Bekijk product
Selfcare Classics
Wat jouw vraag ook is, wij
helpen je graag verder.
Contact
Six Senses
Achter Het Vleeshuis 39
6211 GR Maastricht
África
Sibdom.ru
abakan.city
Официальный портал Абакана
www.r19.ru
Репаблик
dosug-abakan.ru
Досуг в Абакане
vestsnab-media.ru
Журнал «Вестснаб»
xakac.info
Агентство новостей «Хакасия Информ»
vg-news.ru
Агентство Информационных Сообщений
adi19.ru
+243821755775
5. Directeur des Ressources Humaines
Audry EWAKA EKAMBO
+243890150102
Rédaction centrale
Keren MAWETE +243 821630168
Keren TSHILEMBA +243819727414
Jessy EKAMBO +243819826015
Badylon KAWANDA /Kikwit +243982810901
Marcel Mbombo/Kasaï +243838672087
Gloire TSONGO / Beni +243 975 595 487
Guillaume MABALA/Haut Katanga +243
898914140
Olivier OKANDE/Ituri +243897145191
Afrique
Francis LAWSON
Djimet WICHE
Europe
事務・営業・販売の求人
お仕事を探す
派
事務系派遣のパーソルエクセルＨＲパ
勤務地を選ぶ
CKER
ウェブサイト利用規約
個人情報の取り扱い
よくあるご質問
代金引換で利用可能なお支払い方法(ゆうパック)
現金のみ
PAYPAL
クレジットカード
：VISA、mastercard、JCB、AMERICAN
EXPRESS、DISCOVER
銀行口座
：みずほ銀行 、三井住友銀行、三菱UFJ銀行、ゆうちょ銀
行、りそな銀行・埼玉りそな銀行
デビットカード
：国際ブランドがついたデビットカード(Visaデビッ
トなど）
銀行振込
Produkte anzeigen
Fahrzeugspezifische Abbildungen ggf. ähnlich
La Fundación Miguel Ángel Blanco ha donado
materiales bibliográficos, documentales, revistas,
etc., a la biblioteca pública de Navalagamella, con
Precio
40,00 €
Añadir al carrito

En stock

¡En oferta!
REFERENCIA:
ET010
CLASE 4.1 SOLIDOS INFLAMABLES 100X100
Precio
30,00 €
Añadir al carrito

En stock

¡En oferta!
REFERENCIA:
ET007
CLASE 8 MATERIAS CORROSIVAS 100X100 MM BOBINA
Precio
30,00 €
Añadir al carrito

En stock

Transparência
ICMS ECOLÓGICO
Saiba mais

• • •

Reproduce the data verbatim, line for line.

Bekijk product
Selfcare Classics
Wat jouw vraag ook is, wij
helpen je graag verder.
Contact
Six Senses
Achter Het Vleeshuis 39
6211 GR Maastricht
África
Sibdom.ru
abakan.city
Официальный портал Абакана
www.r19.ru
Репаблик
dosug-abakan.ru
Досуг в Абакане
vestsnab-media.ru
Журнал «Вестснаб»
xakac.info
Агентство новостей «Хакасия Информ»
vg-news.ru
Агентство Информационных Сообщений
adi19.ru
+243821755775
5. Directeur des Ressources Humaines
Audry EWAKA EKAMBO
+243890150102
Rédaction centrale
Keren MAWETE +243 821630168
Keren TSHILEMBA +243819727414
Jessy EKAMBO +243819826015
Badylon KAWANDA /Kikwit +243982810901
Marcel Mbombo/Kasaï +243838672087
Gloire TSONGO / Beni +243 975 595 487
Guillaume MABALA/Haut Katanga +243
898914140
Olivier OKANDE/Ituri +243897145191
Afrique
Francis LAWSON
Djimet WICHE
Europe
事務・営業・販売の求人
お仕事を探す
派
事務系派遣のパーソルエクセルＨＲパ
勤務地を選ぶ
CKER
ウェブサイト利用規約
個人情報の取り扱い
よくあるご質問
代金引換で利用可能なお支払い方法(ゆうパック)
現金のみ
PAYPAL
クレジットカード
：VISA、mastercard、JCB、AMERICAN
EXPRESS、DISCOVER
銀行口座
：みずほ銀行 、三井住友銀行、三菱UFJ銀行、ゆうちょ銀
行、りそな銀行・埼玉りそな銀行
デビットカード
：国際ブランドがついたデビットカード(Visaデビッ
トなど）
銀行振込
Produkte anzeigen
Fahrzeugspezifische Abbildungen ggf. ähnlich
La Fundación Miguel Ángel Blanco ha donado
materiales bibliográficos, documentales, revistas,
etc., a la biblioteca pública de Navalagamella, con
Precio
40,00 €
Añadir al carrito

En stock

¡En oferta!
REFERENCIA:
ET010
CLASE 4.1 SOLIDOS INFLAMABLES 100X100
Precio
30,00 €
Añadir al carrito

En stock

¡En oferta!
REFERENCIA:
ET007
CLASE 8 MATERIAS CORROSIVAS 100X100 MM BOBINA
Precio
30,00 €
Añadir al carrito

En stock

Transparência
ICMS ECOLÓGICO
Saiba mais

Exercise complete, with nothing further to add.